= Nicholas Hawkins (priest) =

Nicholas Hawkins, LL.D. (c.1495–1534) was an English cleric and diplomat.

==Life==
He was the nephew and godson of Nicholas West, Bishop of Ely, and was born at Putney. Educated at Eton College, he was elected a scholar of King's College, Cambridge, in 1514, graduating B.A. in 1519.

Hawkins became rector of Doddington in the Isle of Ely (19 January 1519), of East Dereham, Norfolk (1520), and Snailwell, Cambridgeshire (20 June 1526). He concentrated on civil and canon law, proceeded to the degree of LL.D., and was admitted an advocate 30 November 1528. According to a letter of Eustace Chapuys, Hawkins was imprisoned for Lutheranism, but subsequently recanted.

A career diplomat of the crown, Hawkins was collated to the archdeaconry of Ely, to which he was admitted by proxy 9 November 1527 while he was on a mission, resigning the rectory of Doddington. As archdeacon he attended the Convocation of 1529. In the pursuit of the divorce of Henry VIII, Hawkins's reputation saw his appointment in 1532 as resident ambassador at the Imperial court in succession to Thomas Cranmer. Hawkins was instructed to procure opinions on the divorce, and was given funds. A commission was also given to him, Girolamo Ghinucci, Cranmer, and others, to treat for a universal peace.

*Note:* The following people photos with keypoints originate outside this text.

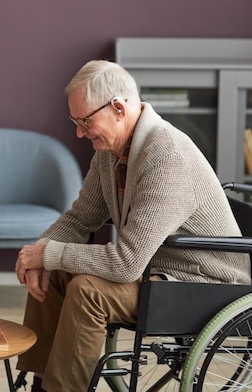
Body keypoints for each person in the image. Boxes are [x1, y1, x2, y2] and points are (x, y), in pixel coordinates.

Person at [13, 60, 251, 392]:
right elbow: (80, 218)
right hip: (157, 270)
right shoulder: (109, 154)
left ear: (118, 108)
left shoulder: (168, 157)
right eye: (75, 121)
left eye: (85, 120)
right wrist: (42, 253)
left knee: (88, 292)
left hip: (202, 284)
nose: (79, 132)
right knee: (57, 273)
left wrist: (49, 254)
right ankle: (40, 382)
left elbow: (126, 263)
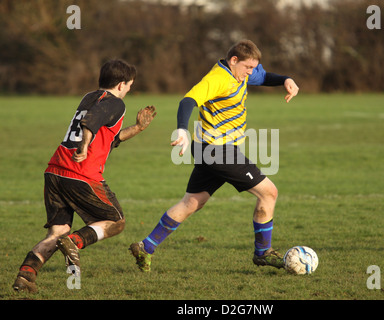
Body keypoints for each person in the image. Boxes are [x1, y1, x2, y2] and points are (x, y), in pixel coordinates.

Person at [130, 40, 299, 272]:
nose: (251, 72)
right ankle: (263, 253)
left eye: (253, 67)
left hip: (207, 149)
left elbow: (265, 76)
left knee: (191, 203)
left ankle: (145, 246)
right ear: (234, 61)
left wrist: (285, 80)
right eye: (248, 67)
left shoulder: (241, 73)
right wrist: (181, 128)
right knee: (269, 193)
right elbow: (188, 100)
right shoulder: (218, 78)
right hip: (218, 150)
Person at [12, 59, 157, 293]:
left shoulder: (89, 97)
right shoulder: (115, 104)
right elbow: (90, 123)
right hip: (80, 174)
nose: (130, 89)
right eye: (130, 85)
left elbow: (112, 139)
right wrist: (84, 147)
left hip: (55, 171)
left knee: (57, 232)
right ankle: (75, 243)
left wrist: (138, 128)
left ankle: (26, 275)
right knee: (117, 222)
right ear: (121, 85)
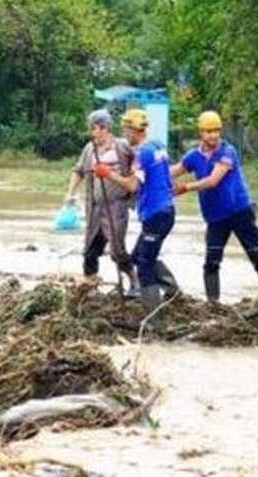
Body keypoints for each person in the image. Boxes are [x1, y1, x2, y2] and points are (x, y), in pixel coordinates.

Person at [172, 110, 258, 303]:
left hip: (240, 212)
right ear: (200, 132)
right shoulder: (193, 156)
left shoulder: (227, 152)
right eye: (208, 131)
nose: (213, 135)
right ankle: (213, 304)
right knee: (211, 262)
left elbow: (212, 181)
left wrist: (186, 187)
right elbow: (173, 171)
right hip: (216, 218)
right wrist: (149, 175)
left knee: (257, 256)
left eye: (216, 131)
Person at [95, 108, 180, 325]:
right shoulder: (159, 146)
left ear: (134, 130)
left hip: (155, 213)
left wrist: (108, 174)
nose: (125, 135)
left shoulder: (142, 154)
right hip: (167, 210)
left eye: (126, 131)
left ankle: (153, 320)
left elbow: (132, 185)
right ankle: (173, 291)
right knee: (139, 255)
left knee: (144, 264)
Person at [65, 109, 137, 295]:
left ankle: (134, 281)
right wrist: (70, 194)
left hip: (116, 206)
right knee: (90, 250)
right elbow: (79, 170)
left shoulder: (122, 147)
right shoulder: (90, 149)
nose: (92, 133)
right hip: (95, 206)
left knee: (117, 250)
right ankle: (90, 286)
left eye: (94, 129)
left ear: (104, 128)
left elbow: (139, 167)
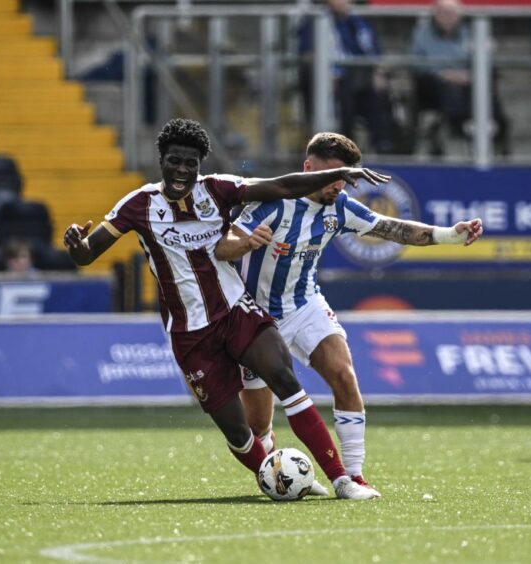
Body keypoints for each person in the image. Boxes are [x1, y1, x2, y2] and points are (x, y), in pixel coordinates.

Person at [63, 118, 390, 499]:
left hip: (237, 311)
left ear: (200, 164)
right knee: (239, 432)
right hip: (190, 332)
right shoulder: (137, 205)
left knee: (285, 380)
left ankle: (341, 479)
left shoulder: (217, 190)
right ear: (161, 161)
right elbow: (89, 253)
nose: (182, 170)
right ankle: (281, 477)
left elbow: (282, 186)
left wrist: (338, 173)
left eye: (190, 163)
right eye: (174, 161)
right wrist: (76, 247)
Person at [214, 131, 483, 493]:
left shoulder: (339, 207)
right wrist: (245, 242)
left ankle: (352, 477)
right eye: (332, 175)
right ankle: (282, 472)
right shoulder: (273, 202)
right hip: (257, 317)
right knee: (258, 422)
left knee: (344, 374)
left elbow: (394, 229)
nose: (339, 185)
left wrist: (451, 235)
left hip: (305, 304)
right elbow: (221, 246)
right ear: (308, 168)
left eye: (345, 177)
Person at [409, 0, 511, 156]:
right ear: (435, 15)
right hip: (434, 83)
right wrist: (443, 74)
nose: (447, 17)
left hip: (466, 80)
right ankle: (458, 126)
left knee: (483, 84)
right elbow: (416, 64)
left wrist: (470, 75)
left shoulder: (469, 34)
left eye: (451, 12)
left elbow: (483, 60)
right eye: (442, 12)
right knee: (450, 88)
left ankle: (495, 125)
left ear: (460, 15)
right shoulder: (422, 35)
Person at [297, 0, 398, 154]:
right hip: (334, 80)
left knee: (380, 94)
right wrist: (328, 74)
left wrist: (378, 71)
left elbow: (375, 53)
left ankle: (385, 147)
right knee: (347, 92)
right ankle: (345, 148)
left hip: (362, 78)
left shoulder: (359, 21)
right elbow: (306, 55)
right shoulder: (315, 21)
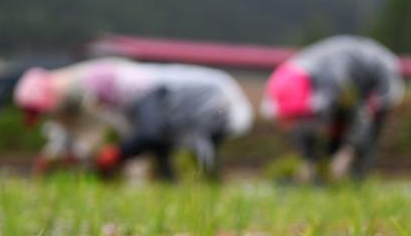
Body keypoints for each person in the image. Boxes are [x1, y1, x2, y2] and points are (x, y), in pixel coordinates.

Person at [14, 59, 253, 180]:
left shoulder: (141, 92)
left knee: (187, 151)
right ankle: (173, 186)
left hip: (215, 104)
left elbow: (151, 133)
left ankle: (206, 184)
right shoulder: (75, 92)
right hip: (198, 104)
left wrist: (117, 153)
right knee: (163, 151)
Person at [261, 35, 403, 182]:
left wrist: (347, 153)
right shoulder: (291, 80)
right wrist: (308, 159)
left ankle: (356, 178)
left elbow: (361, 117)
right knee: (328, 133)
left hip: (376, 78)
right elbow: (304, 127)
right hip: (337, 91)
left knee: (363, 134)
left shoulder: (336, 83)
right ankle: (328, 175)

Hawkins landed at Calais 5 October, and reached Mantua 16 November, when he had an audience with Emperor Charles V, and his credentials were accepted. He was translating into Latin Henry's The Glass of Truth on the unlawfulness of Levirate marriage. By Christmas Eve he had reached Bologna, where Pope Clement VII had come to confer with the Emperor, he wrote to the king that he had finished his translation, and requested the book De Potestate Papæ. At the same time he complained to Thomas Cromwell that while the other ambassadors had silver plate he was compelled to eat off pewter.

By 22 February 1533 Hawkins had had an interview about the divorce with the Pope, who played for time by asking for more information. Hawkins followed the Emperor to Spain: writing to Cranmer from Barcelona, 11 June, he complained of lack of money. Cranmer replied, 17 June, in a well-known letter, describing the promulgation of the sentence of divorce at Dunstable and Anne Boleyn's private marriage with Henry; also sending money.

During the latter half of 1533 letters passed between the king and Hawkins, who had moved from Barcelona to Almunia de San Juan. Henry dictated what Hawkins was to say to the Emperor in justification of the divorce; and asked to contradict the report that his aunt Catherine of Aragon and the Princess Mary Tudor were ill-treated. In December Hawkins received his last letter from Cranmer, announcing the birth of Elizabeth. Henry VIII designated Hawkins bishop of Ely late in 1533, but no formal election had taken place when the news arrived in England of Hawkins's death.

Hawkins died of dysentery early in January 1534 at Balbase, in the Kingdom of Aragon. The Emperor sent him medicines in his last illness. According to Chapuys, Anne Boleyn showed more grief at his death than the king, and suggested that he had been poisoned.